USA-90, also known as GPS IIA-10, GPS II-19 and GPS SVN-31, was an American navigation satellite which formed part of the Global Positioning System. It was the tenth of nineteen Block IIA GPS satellites to be launched.

== Background ==
Global Positioning System (GPS) was developed by the U.S. Department of Defense to provide all-weather round-the-clock navigation capabilities for military ground, sea, and air forces. Since its implementation, GPS has also become an integral asset in numerous civilian applications and industries around the globe, including recreational used (e.g., boating, aircraft, hiking), corporate vehicle fleet tracking, and surveying. GPS employs 24 spacecraft in 20,200 km circular orbits inclined at 55.0°. These vehicles are placed in 6 orbit planes with four operational satellites in each plane.

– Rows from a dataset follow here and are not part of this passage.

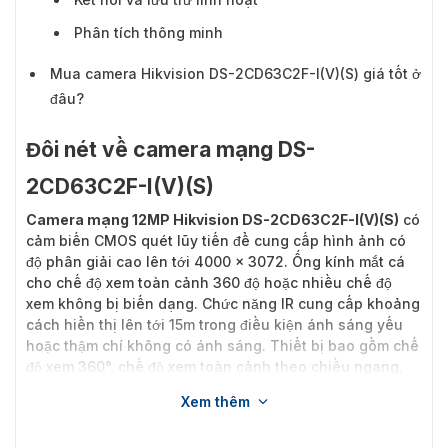
Phân tích thông minh
Mua camera Hikvision DS-2CD63C2F-I(V)(S) giá tốt ở
đâu?
Đôi nét về camera mạng DS-
2CD63C2F-I(V)(S)
Camera mạng 12MP Hikvision DS-2CD63C2F-I(V)(S)
có
cảm biến CMOS quét lũy tiến để cung cấp hình ảnh có
độ phân giải cao lên tới 4000 × 3072. Ống kính mắt cá
cho chế độ xem toàn cảnh 360 độ hoặc nhiều chế độ
xem không bị biến dạng. Chức năng IR cung cấp khoảng
cách hiển thị lên tới 15m trong điều kiện ánh sáng yếu
hoặc thậm chí không có ánh sáng. Thiết bị bao gồm chế
độ xem 360°, chế độ xem toàn cảnh theo chiều ngang,
chế độ xem bốn góc PTZ. Người dùng có thể sử dụng
Xem thêm
chức năng PTZ mượt mà này để dễ dàng xoay, nghiêng
và thu phóng trên bất kỳ khu vực nào.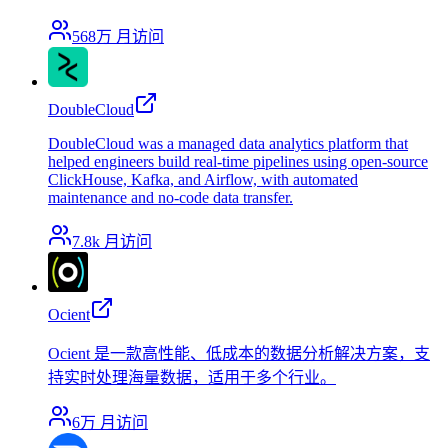
568万
月访问
DoubleCloud
DoubleCloud was a managed data analytics platform that
helped engineers build real-time pipelines using open-source
ClickHouse, Kafka, and Airflow, with automated
maintenance and no-code data transfer.
7.8k
月访问
Ocient
Ocient 是一款高性能、低成本的数据分析解决方案，支
持实时处理海量数据，适用于多个行业。
6万
月访问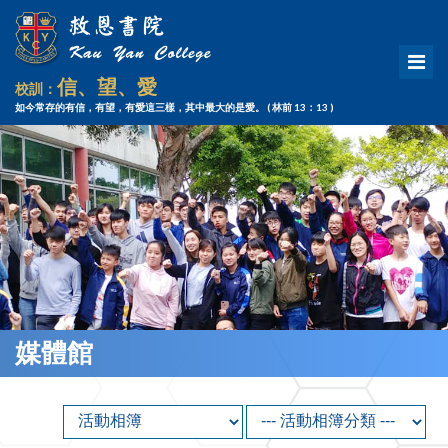
信、望、愛
校訓：
如今常存的有信，有望，有愛這三樣，其中最大的是愛。
( 林前 13：13 )
媒體館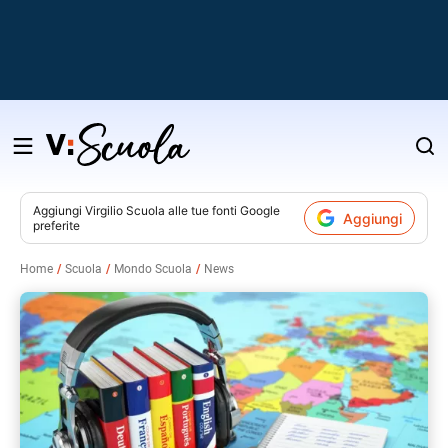
Salta
al
contenuto
Aggiungi
Virgilio Scuola
alle tue fonti Google
Aggiungi
preferite
v
Home
Scuola
Mondo Scuola
News
i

GPS Block 2 was the operational system, following the demonstration system composed of Block 1 (Navstar 1 - 11) spacecraft. These spacecraft were 3-axis stabilized, nadir pointing using reaction wheels. Dual solar arrays supplied 710 watts of power. They used S-band (SGLS) communications for control and telemetry and Ultra high frequency (UHF) cross-link between spacecraft. The payload consisted of two L-band navigation signals at 1575.42 MHz (L1) and 1227.60 MHz (L2). Each spacecraft carried 2 rubidium and 2 Cesium clocks and nuclear detonation detection sensors. Built by Rockwell Space Systems for the U.S. Air force, the spacecraft measured 5.3 m across with solar panels deployed and had a design life of 7.5 years.

== Launch ==
USA-90 was launched at 03:09:00 UTC on 30 March 1993, atop a Delta II launch vehicle, flight number D219, flying in the 7925-9.5 configuration. The launch took place from Launch Complex 17A (LC-17A) at the Cape Canaveral Air Force Station (CCAFS), and placed USA-90 into a transfer orbit. The satellite raised itself into medium Earth orbit using a Star-37XFP apogee motor.

== Mission ==
On 2 May 1993, USA-90 was in an orbit with a perigee of 20076 km, an apogee of 20287 km, a period of 717.96 minutes, and 54.9° of inclination to the equator. It broadcast PRN 31, and operated in slot 3 of plane C of the GPS constellation. The satellite had a mass of 840 kg. It had a design life of 7.5 years, and ceased operations on 24 October 2005.